Plus on avance dans la lecture, plus les questions se pressent et on en viendrait presque à oublier qu’un enfant est dehors, en train de livrer une lutte inégale avec les éléments déchainés. Et d’ailleurs, peut-être est-il déjà trop tard pour ramener Tom sain et sauf à Benedict qui a pris à cœur et avec une maladresse bourrue son nouveau rôle de père. La paternité, l’autre thème de ce roman. Qu’est-ce qui fait d’un homme un père convenable ? Défaillants, fugitifs, dépassés, biologiques ou d’adoption, les pères de ce roman sont la preuve que la paternité est aussi une aventure périlleuse, tumultueuse où se perdre.

 

Tout cela est bien mené et on pardonne volontiers les quelques coïncidences heureuses qui viennent parasiter l’histoire, notamment les rencontres avec certains des personnages secondaires.
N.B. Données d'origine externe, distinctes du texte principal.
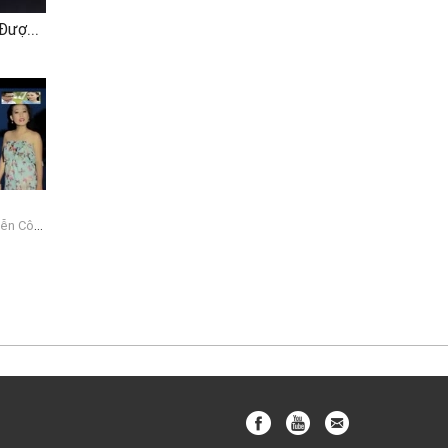
LK Giọng ca dĩ vãng - Được tin em lấy chồng -Làm dâu xứ lạ
Lưu Ánh Loan, Huỳnh Nguyễn Công Bằng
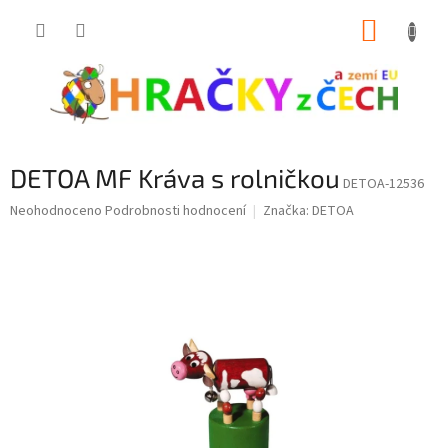
Přejít
NÁKUP
na
obsah
KOŠÍK
DETOA MF Kráva s rolničkou
DETOA-12536
Průměrné
Neohodnoceno
Podrobnosti hodnocení
Značka:
DETOA
hodnocení
produktu
je
0,0
z
5
hvězdiček.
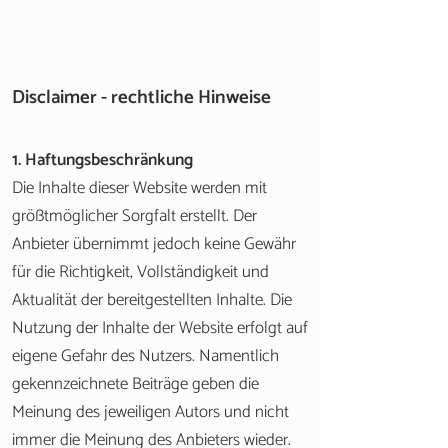
Disclaimer - rechtliche Hinweise
1. Haftungsbeschränkung
Die Inhalte dieser Website werden mit
größtmöglicher Sorgfalt erstellt. Der
Anbieter übernimmt jedoch keine Gewähr
für die Richtigkeit, Vollständigkeit und
Aktualität der bereitgestellten Inhalte. Die
Nutzung der Inhalte der Website erfolgt auf
eigene Gefahr des Nutzers. Namentlich
gekennzeichnete Beiträge geben die
Meinung des jeweiligen Autors und nicht
immer die Meinung des Anbieters wieder.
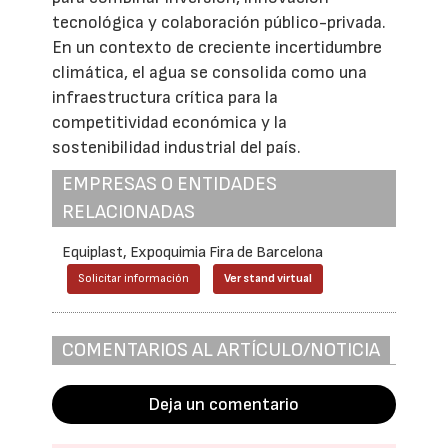
tecnológica y colaboración público-privada.
En un contexto de creciente incertidumbre
climática, el agua se consolida como una
infraestructura crítica para la
competitividad económica y la
sostenibilidad industrial del país.
EMPRESAS O ENTIDADES
RELACIONADAS
Equiplast, Expoquimia Fira de Barcelona
Solicitar información
Ver stand virtual
COMENTARIOS AL ARTÍCULO/NOTICIA
Deja un comentario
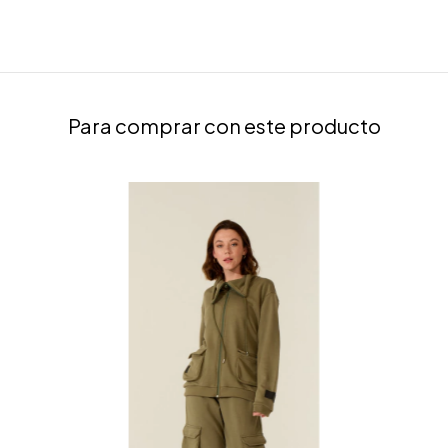
Para comprar con este producto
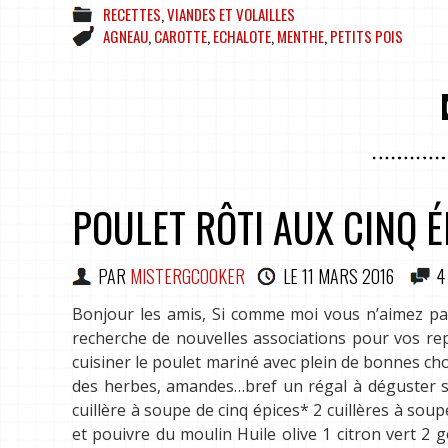
RECETTES
,
VIANDES ET VOLAILLES
AGNEAU
,
CAROTTE
,
ECHALOTE
,
MENTHE
,
PETITS POIS
POULET RÔTI AUX CINQ 
PAR
MISTERGCOOKER
LE
11 MARS 2016
4
Bonjour les amis, Si comme moi vous n’aimez pa
recherche de nouvelles associations pour vos re
cuisiner le poulet mariné avec plein de bonnes ch
des herbes, amandes…bref un régal à déguster sa
cuillère à soupe de cinq épices* 2 cuillères à sou
et pouivre du moulin Huile olive 1 citron vert 2 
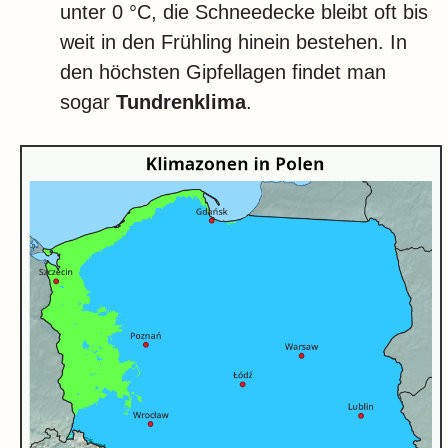
unter 0 °C, die Schneedecke bleibt oft bis
weit in den Frühling hinein bestehen. In
den höchsten Gipfellagen findet man
sogar
Tundrenklima
.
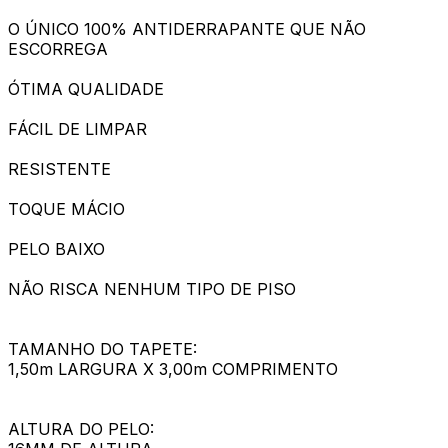
O ÚNICO 100% ANTIDERRAPANTE QUE NÃO
ESCORREGA
ÓTIMA QUALIDADE
FÁCIL DE LIMPAR
RESISTENTE
TOQUE MÁCIO
PELO BAIXO
NÃO RISCA NENHUM TIPO DE PISO
TAMANHO DO TAPETE:
1,50m LARGURA X 3,00m COMPRIMENTO
ALTURA DO PELO:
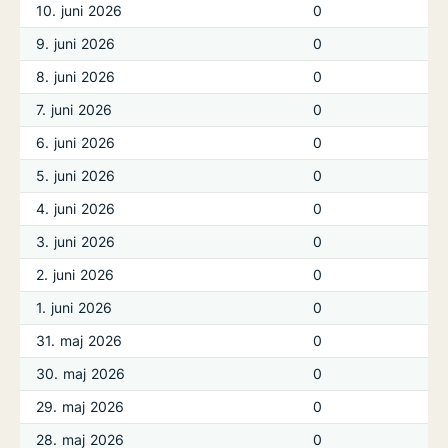
10. juni 2026
0
9. juni 2026
0
8. juni 2026
0
7. juni 2026
0
6. juni 2026
0
5. juni 2026
0
4. juni 2026
0
3. juni 2026
0
2. juni 2026
0
1. juni 2026
0
31. maj 2026
0
30. maj 2026
0
29. maj 2026
0
28. maj 2026
0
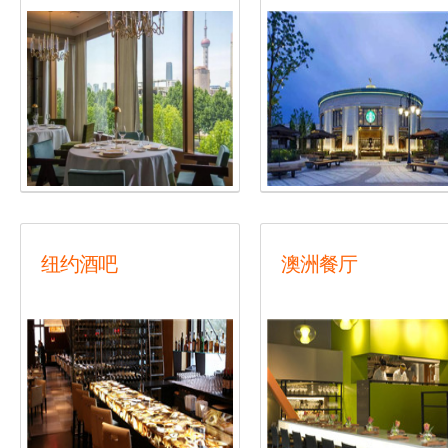
纽约酒吧
澳洲餐厅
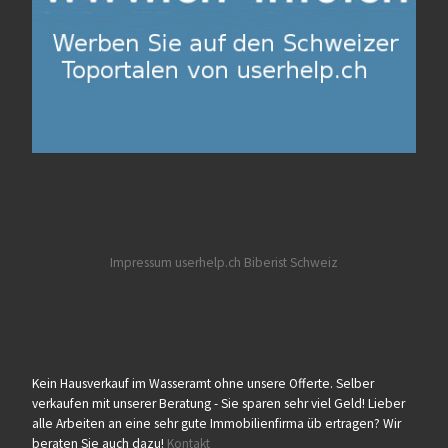
Impressum userhelp.ch
Biberist
Schweiz
Kein Hausverkauf im Wasseramt ohne unsere Offerte. Selber
verkaufen mit unserer Beratung - Sie sparen sehr viel Geld! Lieber
alle Arbeiten an eine sehr gute Immobilienfirma üb ertragen? Wir
beraten Sie auch dazu!
Kontakt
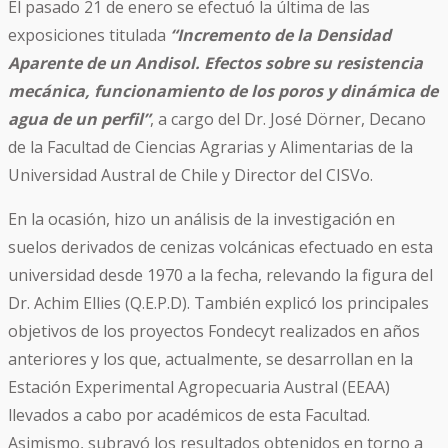
El pasado 21 de enero se efectuó la última de las
exposiciones titulada
“Incremento de la Densidad
Aparente de un Andisol. Efectos sobre su resistencia
mecánica, funcionamiento de los poros y dinámica de
agua de un perfil”
, a cargo del Dr. José Dörner, Decano
de la Facultad de Ciencias Agrarias y Alimentarias de la
Universidad Austral de Chile y Director del CISVo.
En la ocasión, hizo un análisis de la investigación en
suelos derivados de cenizas volcánicas efectuado en esta
universidad desde 1970 a la fecha, relevando la figura del
Dr. Achim Ellies (Q.E.P.D). También explicó los principales
objetivos de los proyectos Fondecyt realizados en años
anteriores y los que, actualmente, se desarrollan en la
Estación Experimental Agropecuaria Austral (EEAA)
llevados a cabo por académicos de esta Facultad.
Asimismo, subrayó los resultados obtenidos en torno a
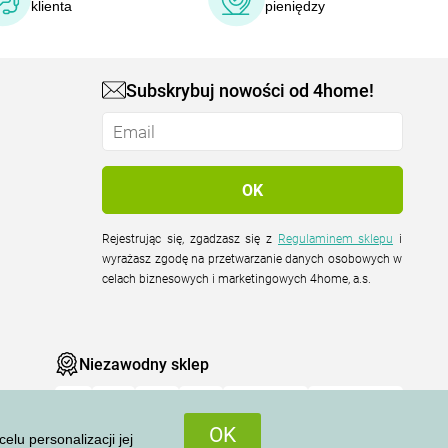
klienta
pieniędzy
Subskrybuj nowości od 4home!
Rejestrując się, zgadzasz się z
Regulaminem sklepu
i
wyrażasz zgodę na przetwarzanie danych osobowych w
celach biznesowych i marketingowych 4home, a.s.
Niezawodny sklep
OK
u personalizacji jej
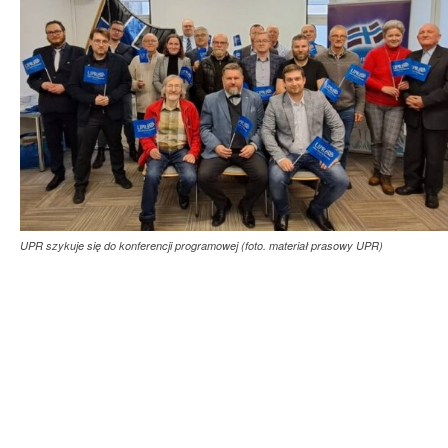
UPR szykuje się do konferencji programowej (foto. materiał prasowy UPR)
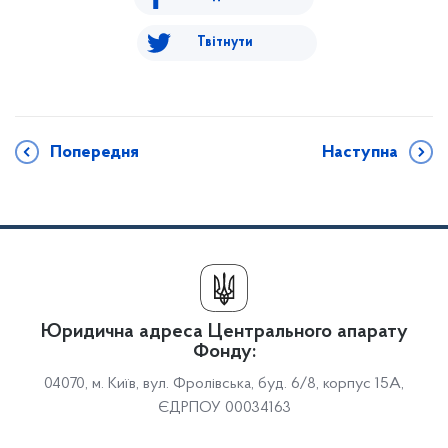
Твітнути
Попередня
Наступна
Юридична адреса Центрального апарату
Фонду:
04070, м. Київ, вул. Фролівська, буд. 6/8, корпус 15А,
ЄДРПОУ 00034163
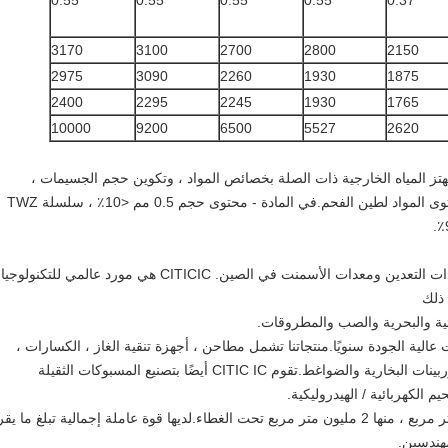
0.55
0.55
0.55
0.55
0.37
3170
3100
2700
2800
2150
2975
3090
2260
1930
1875
2400
2295
2245
1930
1765
10000
9200
6500
5527
2620
طرد المركزي تهتز المياه الخارجية ذات الصلة بخصائص المواد ، وتكوين حجم الجسيمات ،
والمعالجة ، ولكنها تعتمد بشكل أساسي على محتوى المواد لطين الفحم.في المادة - محتوى حجم 0.5 مم <10٪ ، سلسلة TWZ
بدأت CITICIC في عام 1956 - أكبر مصنعي معدات التعدين ومعدات الأسمنت في الصين. CITICIC هي مورد عالمي للتكنولوجيا
 ذلك
يائية والبحرية والصب والمطروقات.
 200000 طن من المعدات عالية الجودة سنويًا.منتجاتنا تشمل مطاحن ، أجهزة تنقية الغاز ، الكسارات ،
الأفران ، المبردات ، الرافعات ، المخفضات ، التوربينات البخارية والضواغط.تقوم CITIC IC أيضًا بتصنيع المسبوكات الثقيلة
 الكهربائية / الهيدروليكية.
يغطي مصنعنا في Luoyang أكثر من 3 ملايين متر مربع ، منها 2 مليون متر مربع تحت الغطاء.لديها قوة عاملة إجمالية تبلغ ما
Ce que l’on pardonne moins, dans mon cas, c’est que l’Alaska, ❝ce pays où tout est engourdi l’hiver et s’emballe dans l’urgence l’été❞, est porté disparu. Le titre et la photo en couverture laissaient espérer un nature writing à la David Henry Thoreau (auteur pourtant cité) ou à tout le moins une histoire ancrée dans un territoire à la sauvagerie oppressante qui en serait devenu un personnage à part entière. Or, les monologues ont pris toute la place, les tempêtes intérieures ont éclipsé le blizzard qui rugit au dehors, et la nature, réduite à un prétexte (il faut que l’enfant se perde en territoire hostile pour que l’histoire s'ébauche), ne devient jamais un élément essentiel du récit. C’est là que ce premier roman, au demeurant bien construit et prenant, manque le coche. Dommage !

En 2022, ce roman a reçu le Prix des libraires et le Prix Jeune Mousquetaire.